Scott Eaker, a member of St. Andrew United Methodist, made a meal for all the clergy before the service.  

“I think it’s amazing to grab everyone and bring them together to be a unified group,” he said. “Whether it’s the country that needs healing or to show solidarity in the community, I think this is a great idea.”

Pastor Danielson said the meal was “glorious. That was one of the highlights for me, to get together with brothers and sisters from other churches in the area.  I met a lot of people I didn’t know before, and had a good time with a lot of good fellowship. And the worship was wonderful.”

“I really like the whole think the unity concept and the strength of that, accepting people for who they are and seeing so many churches represented and those who participated in the service,” said Jan Van Buren, a member of St. Andrew Methodist.

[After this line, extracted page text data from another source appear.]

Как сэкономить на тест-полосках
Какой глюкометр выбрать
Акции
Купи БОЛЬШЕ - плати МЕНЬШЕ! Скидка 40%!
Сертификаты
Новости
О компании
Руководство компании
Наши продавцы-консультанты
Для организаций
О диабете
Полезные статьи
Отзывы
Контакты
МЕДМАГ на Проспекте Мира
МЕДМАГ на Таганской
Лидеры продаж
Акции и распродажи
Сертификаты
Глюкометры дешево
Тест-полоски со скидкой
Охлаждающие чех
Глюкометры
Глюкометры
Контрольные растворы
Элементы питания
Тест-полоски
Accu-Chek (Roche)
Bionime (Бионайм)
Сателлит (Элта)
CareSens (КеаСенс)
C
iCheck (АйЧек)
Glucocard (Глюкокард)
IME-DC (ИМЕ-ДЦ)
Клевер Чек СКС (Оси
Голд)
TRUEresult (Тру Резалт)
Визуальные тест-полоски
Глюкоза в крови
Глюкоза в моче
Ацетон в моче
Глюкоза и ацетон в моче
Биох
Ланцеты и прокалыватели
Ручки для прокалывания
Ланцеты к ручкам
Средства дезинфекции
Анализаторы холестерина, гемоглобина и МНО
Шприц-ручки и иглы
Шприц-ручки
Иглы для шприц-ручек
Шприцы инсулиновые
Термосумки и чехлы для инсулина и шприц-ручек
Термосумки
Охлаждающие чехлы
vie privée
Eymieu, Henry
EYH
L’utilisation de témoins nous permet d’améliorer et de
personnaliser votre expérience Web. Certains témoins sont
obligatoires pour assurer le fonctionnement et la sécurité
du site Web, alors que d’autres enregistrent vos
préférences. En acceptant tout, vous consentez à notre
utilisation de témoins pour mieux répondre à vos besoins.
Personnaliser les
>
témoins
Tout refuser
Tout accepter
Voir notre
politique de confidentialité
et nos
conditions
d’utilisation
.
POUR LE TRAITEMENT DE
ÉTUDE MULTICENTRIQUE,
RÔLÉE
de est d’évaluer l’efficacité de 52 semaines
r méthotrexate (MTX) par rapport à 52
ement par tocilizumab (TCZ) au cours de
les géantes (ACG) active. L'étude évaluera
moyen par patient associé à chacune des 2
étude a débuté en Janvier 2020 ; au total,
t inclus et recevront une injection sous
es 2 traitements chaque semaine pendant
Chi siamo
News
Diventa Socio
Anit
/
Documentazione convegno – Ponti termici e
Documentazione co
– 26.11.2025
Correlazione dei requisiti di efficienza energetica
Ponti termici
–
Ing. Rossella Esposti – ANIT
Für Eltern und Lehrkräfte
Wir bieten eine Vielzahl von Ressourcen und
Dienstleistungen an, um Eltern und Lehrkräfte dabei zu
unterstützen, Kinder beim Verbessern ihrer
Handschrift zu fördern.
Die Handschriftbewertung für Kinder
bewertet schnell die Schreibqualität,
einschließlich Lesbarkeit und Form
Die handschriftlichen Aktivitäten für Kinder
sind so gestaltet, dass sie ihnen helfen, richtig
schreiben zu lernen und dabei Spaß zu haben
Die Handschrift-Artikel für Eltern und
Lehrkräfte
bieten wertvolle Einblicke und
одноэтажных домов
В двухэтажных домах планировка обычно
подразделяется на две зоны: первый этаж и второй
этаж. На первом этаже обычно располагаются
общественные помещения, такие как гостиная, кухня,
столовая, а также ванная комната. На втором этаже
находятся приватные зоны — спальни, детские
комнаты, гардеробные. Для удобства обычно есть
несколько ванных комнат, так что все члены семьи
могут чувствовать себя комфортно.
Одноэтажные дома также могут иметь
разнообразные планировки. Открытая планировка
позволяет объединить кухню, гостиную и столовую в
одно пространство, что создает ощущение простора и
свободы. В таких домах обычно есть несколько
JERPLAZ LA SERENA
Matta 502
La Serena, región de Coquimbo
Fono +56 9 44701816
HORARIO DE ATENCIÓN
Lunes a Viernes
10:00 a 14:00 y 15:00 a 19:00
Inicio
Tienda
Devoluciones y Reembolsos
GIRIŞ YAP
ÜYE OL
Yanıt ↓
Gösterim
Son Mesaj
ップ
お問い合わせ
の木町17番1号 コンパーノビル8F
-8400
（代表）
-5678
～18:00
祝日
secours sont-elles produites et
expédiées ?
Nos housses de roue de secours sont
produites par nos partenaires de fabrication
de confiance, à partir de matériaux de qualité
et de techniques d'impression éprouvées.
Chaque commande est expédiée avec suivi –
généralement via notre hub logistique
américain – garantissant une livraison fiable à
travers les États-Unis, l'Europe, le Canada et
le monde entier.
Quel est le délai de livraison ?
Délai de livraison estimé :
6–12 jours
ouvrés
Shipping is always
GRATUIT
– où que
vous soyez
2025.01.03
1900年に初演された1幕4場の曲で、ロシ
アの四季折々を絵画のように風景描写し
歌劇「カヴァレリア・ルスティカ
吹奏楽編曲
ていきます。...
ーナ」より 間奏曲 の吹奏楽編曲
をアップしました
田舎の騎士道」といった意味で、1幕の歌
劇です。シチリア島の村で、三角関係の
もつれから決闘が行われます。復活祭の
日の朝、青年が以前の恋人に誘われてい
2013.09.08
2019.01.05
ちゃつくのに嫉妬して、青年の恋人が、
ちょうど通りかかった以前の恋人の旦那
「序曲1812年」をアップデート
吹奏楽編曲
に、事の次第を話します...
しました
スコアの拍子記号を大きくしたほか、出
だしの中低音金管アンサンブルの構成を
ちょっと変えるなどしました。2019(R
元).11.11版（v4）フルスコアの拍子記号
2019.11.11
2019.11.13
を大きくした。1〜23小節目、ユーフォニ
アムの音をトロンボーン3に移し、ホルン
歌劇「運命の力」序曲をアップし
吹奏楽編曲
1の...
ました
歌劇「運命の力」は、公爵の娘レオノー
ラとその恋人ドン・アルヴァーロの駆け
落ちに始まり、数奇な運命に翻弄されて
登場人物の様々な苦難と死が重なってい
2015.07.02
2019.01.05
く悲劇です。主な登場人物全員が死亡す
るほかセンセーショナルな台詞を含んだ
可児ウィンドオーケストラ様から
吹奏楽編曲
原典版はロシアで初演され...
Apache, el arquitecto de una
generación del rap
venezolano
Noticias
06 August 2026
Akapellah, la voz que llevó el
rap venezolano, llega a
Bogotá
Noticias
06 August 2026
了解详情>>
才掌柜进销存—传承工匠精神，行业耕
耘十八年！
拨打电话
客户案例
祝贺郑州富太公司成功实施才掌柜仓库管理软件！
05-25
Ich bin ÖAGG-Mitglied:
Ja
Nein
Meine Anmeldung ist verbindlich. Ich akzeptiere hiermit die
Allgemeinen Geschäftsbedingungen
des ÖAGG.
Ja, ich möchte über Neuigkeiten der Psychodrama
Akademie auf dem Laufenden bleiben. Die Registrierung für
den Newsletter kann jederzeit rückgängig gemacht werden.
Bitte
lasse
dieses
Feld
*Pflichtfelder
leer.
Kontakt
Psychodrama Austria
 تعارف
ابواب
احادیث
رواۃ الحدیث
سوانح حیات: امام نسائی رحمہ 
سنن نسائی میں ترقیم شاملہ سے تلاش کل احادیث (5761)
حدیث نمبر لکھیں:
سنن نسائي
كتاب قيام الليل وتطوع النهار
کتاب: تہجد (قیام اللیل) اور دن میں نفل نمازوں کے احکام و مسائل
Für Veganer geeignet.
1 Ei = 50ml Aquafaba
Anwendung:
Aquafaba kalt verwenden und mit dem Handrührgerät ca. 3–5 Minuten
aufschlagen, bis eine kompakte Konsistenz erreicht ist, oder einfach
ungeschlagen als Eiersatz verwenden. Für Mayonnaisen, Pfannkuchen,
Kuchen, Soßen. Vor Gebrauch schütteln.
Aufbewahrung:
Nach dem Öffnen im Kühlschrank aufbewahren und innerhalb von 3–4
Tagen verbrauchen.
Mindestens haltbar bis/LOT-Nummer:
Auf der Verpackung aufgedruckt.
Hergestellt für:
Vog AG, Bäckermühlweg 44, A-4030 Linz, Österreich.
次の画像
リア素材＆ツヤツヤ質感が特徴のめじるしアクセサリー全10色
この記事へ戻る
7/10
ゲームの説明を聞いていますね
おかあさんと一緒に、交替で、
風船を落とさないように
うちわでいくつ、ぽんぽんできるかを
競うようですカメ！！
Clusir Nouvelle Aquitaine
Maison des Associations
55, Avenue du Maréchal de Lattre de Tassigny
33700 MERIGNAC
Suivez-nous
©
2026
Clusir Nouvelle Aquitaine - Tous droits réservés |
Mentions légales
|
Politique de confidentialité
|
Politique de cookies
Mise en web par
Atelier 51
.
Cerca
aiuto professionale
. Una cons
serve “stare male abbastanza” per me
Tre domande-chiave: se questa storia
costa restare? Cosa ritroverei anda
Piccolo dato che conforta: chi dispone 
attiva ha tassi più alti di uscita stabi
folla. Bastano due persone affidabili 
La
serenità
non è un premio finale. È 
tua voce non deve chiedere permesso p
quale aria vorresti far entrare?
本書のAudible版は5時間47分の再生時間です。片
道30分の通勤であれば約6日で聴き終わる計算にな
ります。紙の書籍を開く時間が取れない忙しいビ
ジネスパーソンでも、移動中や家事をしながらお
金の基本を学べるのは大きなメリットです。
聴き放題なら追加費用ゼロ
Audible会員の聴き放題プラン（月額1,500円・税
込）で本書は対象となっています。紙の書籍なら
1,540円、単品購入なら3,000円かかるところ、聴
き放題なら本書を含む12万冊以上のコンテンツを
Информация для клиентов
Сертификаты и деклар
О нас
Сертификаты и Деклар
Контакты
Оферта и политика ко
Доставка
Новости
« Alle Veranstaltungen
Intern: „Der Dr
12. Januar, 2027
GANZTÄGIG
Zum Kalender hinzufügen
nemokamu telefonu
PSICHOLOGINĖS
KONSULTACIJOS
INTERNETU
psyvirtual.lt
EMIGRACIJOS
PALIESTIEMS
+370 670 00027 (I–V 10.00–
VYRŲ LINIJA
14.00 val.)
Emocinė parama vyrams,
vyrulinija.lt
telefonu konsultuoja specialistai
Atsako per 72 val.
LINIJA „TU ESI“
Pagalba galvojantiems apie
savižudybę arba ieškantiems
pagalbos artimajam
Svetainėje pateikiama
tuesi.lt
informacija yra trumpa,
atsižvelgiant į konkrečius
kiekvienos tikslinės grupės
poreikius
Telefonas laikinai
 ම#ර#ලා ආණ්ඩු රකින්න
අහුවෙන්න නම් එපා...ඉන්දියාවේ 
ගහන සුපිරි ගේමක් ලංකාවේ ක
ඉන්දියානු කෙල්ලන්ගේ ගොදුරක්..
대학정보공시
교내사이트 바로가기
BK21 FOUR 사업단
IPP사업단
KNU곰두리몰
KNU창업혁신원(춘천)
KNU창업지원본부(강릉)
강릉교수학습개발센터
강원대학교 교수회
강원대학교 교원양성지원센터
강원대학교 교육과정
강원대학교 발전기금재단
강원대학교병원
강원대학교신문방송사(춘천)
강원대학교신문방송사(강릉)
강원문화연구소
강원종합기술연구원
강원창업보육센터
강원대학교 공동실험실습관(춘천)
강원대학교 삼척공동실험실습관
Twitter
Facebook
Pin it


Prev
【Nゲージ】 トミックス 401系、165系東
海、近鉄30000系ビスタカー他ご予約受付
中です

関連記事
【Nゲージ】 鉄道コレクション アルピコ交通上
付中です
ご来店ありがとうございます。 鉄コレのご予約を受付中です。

“For everyone of all colors, creeds, customs and cultures, it’s about respect. Not always agreement, but respect,” Father Ziegler said. “Every year, we’re getting more and more people here, and it’s wonderful. “

“It’s a wonderful service, wonderful to get together; we don’t get to do this often enough. I always appreciate Jim’s work. This is a wonderful event. We get too locked into our own echo chambers in church. It’s really nice to be doing this,” Bradley Pace,

Pastor Steve Crain, Lafayette Church of the Brethren is new to the Lafayette area and appreciated the chance to worship with people from all over the area who are devoted to unity in Christ.

“It is heartwarming,” he said. “I am deeply ecumenical myself, so this fed my soul. “

A collection was taken during the service for the Lafayette Urban Ministry Emergency Shelter for the Homeless.